Background: A pivotal developmental question is whether tubers in tuberous sclerosis complex (TSC) form by germline and somatic TSC1 or TSC2 gene mutations. Loss of TSC1 or TSC2 in vitro and in vivo leads to mTORC1 cascade activation and ribosomal protein S6 phosphorylation (P-S6). Giant cells (GCs) in tubers exhibit S6 phosphorylation, suggesting cell-specific loss of TSC gene function.

Methods: TSC1 and TSC2 gene mutations were investigated in DNA extracted from tuber sections (n = 6) and microdissected P-S6–labeled GCs by sequencing and loss of heterozygosity (LOH) analysis to define germline and somatic mutations.

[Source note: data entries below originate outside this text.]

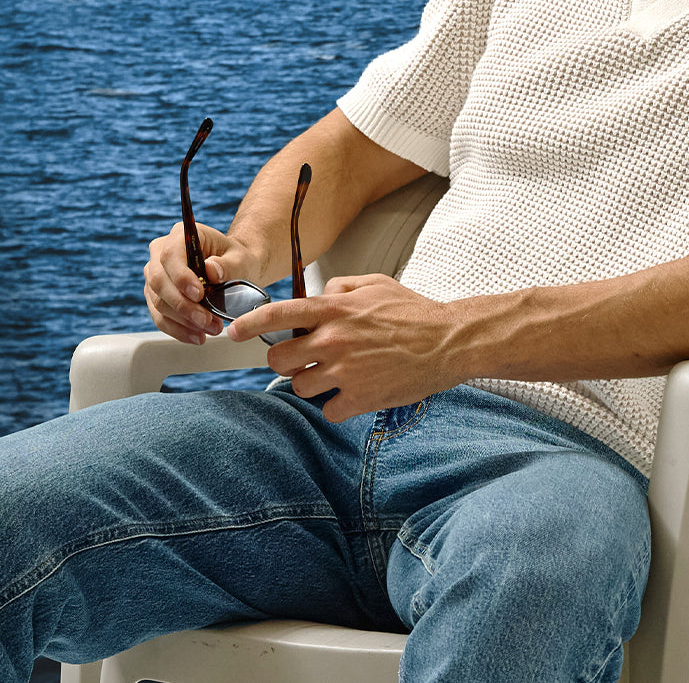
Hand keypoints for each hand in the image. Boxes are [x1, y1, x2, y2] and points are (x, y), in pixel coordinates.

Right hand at [144, 222, 262, 344]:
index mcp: (180, 235)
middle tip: (207, 321)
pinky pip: (160, 317)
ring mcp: (155, 275)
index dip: (181, 277)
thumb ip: (229, 264)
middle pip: (159, 281)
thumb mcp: (242, 259)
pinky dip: (178, 329)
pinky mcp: (156, 296)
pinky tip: (197, 336)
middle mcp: (160, 252)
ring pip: (158, 302)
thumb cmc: (237, 260)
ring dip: (184, 321)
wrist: (234, 270)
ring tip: (210, 329)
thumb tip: (211, 269)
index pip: (170, 255)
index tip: (199, 295)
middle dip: (183, 306)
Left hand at [227, 274, 463, 421]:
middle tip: (309, 359)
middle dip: (289, 360)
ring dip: (316, 384)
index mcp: (335, 309)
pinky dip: (339, 406)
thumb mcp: (377, 284)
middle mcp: (333, 339)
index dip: (249, 324)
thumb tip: (318, 294)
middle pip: (280, 359)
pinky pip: (327, 411)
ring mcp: (344, 371)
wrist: (448, 342)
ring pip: (301, 387)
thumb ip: (341, 286)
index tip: (234, 332)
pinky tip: (357, 393)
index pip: (278, 315)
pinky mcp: (358, 399)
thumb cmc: (415, 312)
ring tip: (342, 375)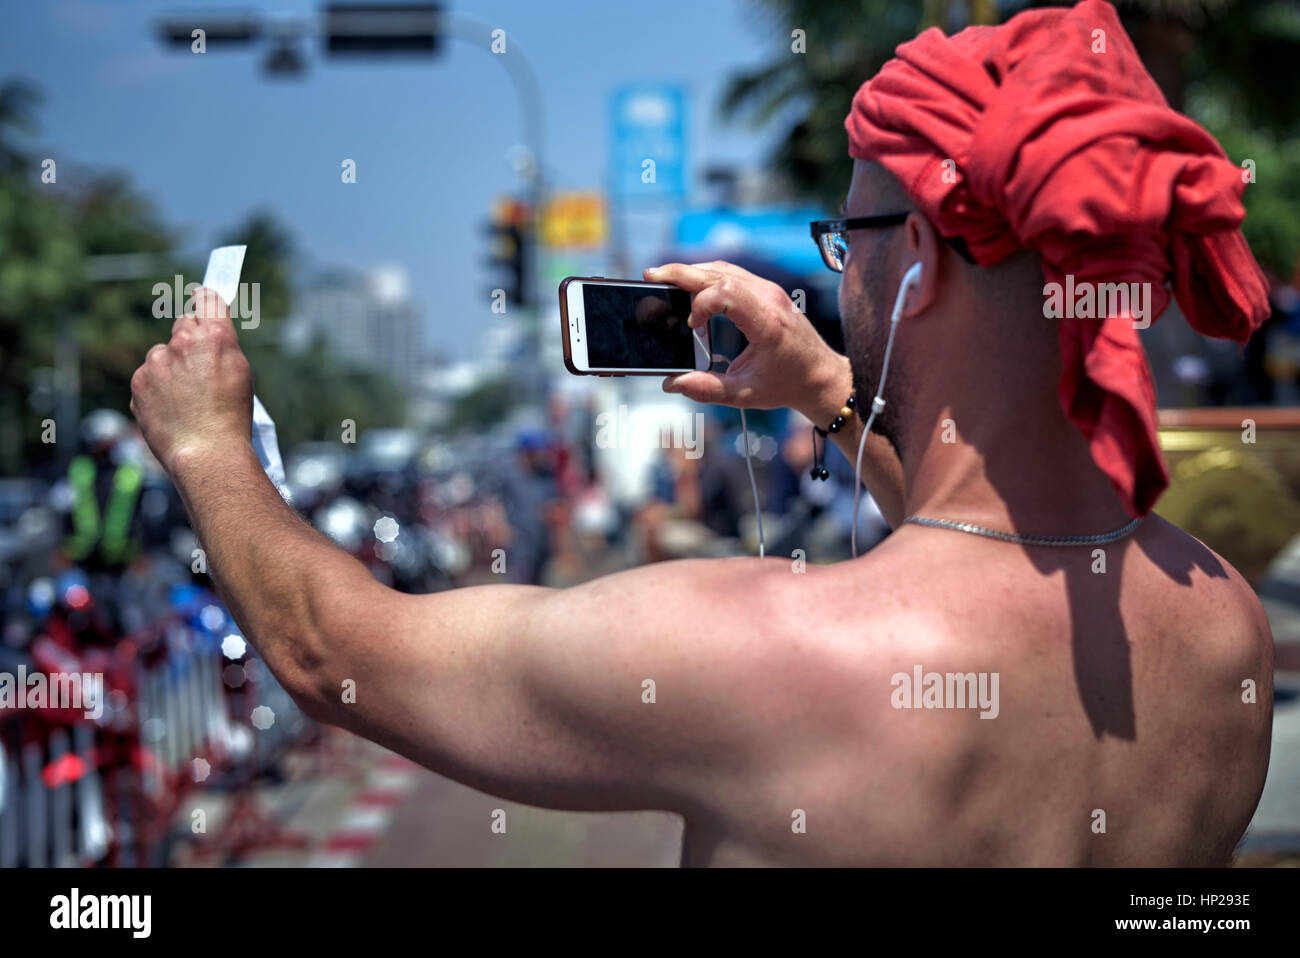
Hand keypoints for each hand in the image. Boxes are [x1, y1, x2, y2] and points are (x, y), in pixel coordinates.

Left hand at [130, 287, 252, 475]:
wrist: (206, 453)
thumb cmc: (232, 418)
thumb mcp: (241, 374)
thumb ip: (222, 347)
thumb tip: (209, 336)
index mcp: (214, 337)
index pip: (207, 300)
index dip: (207, 300)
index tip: (204, 300)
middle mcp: (181, 342)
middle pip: (183, 324)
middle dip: (190, 337)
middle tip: (200, 363)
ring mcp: (156, 362)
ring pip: (163, 354)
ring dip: (171, 367)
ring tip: (186, 399)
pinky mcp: (138, 382)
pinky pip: (148, 377)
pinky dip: (157, 389)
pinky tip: (172, 409)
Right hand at [644, 261, 846, 417]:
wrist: (820, 376)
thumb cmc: (787, 384)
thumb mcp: (745, 394)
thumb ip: (707, 389)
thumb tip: (672, 383)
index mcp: (767, 322)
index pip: (726, 292)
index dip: (700, 305)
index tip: (691, 326)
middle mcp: (769, 298)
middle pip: (719, 272)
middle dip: (681, 273)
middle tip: (651, 276)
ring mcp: (769, 290)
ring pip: (724, 267)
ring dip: (692, 271)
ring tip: (663, 278)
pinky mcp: (766, 291)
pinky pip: (732, 273)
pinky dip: (707, 276)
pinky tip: (688, 285)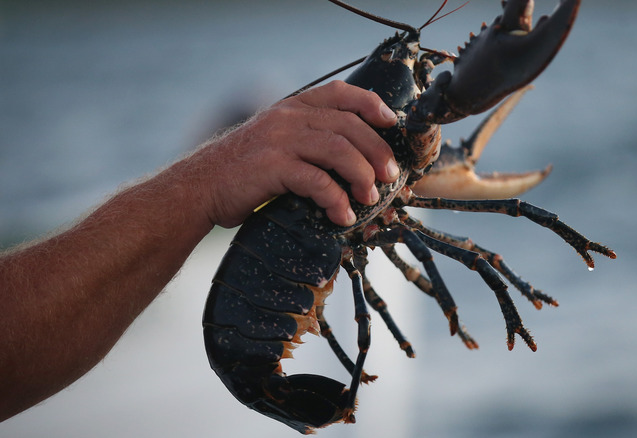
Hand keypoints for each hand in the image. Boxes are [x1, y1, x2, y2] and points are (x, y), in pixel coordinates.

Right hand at [190, 81, 399, 227]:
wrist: (198, 188)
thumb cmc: (242, 171)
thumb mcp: (275, 142)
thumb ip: (307, 139)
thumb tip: (353, 158)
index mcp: (292, 107)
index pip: (340, 92)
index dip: (371, 104)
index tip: (391, 122)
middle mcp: (287, 117)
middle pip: (349, 126)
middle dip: (376, 151)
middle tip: (389, 176)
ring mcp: (280, 140)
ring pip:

Results: A germline TSC1 mutation was defined in 1 case and TSC2 mutations were defined in 5 cases. LOH was not detected in whole tuber sections or microdissected P-S6–labeled GCs. TSC1 and TSC2 were sequenced in microdissected P-S6–immunolabeled GCs. In 5 specimens, a somatic mutation was identified in single GCs that was not detected in whole tuber sections or leukocyte DNA. Four somatic mutations were novel variants (1 nonsense and 3 missense mutations) and 1 additional nonsense somatic mutation was previously reported as a germline mutation. In 1 case, no somatic mutation was identified. There was reduced expression of TSC1 or TSC2 transcripts in the TSC1 or TSC2 associated specimens. In the cases containing a nonsense mutation, no transcript mRNA was detected, suggesting nonsense-mediated degradation.

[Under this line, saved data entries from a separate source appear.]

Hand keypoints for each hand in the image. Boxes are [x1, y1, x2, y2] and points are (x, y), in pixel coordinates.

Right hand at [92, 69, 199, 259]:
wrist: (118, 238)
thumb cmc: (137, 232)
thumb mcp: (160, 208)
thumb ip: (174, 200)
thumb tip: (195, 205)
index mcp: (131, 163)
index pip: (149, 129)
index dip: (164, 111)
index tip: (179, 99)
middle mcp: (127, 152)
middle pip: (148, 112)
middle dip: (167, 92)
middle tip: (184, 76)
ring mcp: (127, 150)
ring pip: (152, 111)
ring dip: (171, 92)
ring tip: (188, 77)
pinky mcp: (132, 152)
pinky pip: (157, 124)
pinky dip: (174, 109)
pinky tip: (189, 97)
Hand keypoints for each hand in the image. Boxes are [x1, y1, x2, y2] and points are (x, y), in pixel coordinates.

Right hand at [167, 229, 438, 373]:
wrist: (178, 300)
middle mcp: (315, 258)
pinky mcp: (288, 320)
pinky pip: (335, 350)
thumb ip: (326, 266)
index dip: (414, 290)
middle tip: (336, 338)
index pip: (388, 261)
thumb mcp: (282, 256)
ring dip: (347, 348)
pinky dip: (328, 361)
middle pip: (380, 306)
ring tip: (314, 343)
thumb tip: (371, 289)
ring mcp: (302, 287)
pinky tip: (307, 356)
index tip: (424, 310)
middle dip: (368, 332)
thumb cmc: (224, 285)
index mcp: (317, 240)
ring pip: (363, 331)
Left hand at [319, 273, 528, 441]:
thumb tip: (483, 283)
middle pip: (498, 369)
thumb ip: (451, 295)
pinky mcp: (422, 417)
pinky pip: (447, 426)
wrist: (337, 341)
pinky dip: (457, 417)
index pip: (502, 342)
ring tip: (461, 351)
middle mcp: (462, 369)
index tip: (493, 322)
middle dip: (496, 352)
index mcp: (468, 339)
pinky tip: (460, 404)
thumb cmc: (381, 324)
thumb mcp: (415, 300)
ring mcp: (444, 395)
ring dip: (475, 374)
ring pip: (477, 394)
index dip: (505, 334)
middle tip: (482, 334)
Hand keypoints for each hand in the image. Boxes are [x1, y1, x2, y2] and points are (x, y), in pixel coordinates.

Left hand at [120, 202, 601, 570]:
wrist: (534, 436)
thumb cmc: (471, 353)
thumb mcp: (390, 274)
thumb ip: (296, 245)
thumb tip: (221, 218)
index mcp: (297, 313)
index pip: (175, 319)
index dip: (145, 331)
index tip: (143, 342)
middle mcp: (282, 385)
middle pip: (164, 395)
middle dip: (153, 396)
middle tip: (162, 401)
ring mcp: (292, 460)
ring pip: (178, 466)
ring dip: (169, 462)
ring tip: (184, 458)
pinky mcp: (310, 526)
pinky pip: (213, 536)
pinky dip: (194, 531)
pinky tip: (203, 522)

Conclusions: We provide evidence to support the hypothesis that tubers form by biallelic TSC1 or TSC2 gene inactivation reflecting a “2-hit” mechanism of germline and somatic mutational events.

AML = angiomyolipoma; DN = dysplastic neuron; FFPE = formalin fixed, paraffin embedded; GC = giant cell; H-E = hematoxylin and eosin; LOH = loss of heterozygosity; TSC = tuberous sclerosis complex.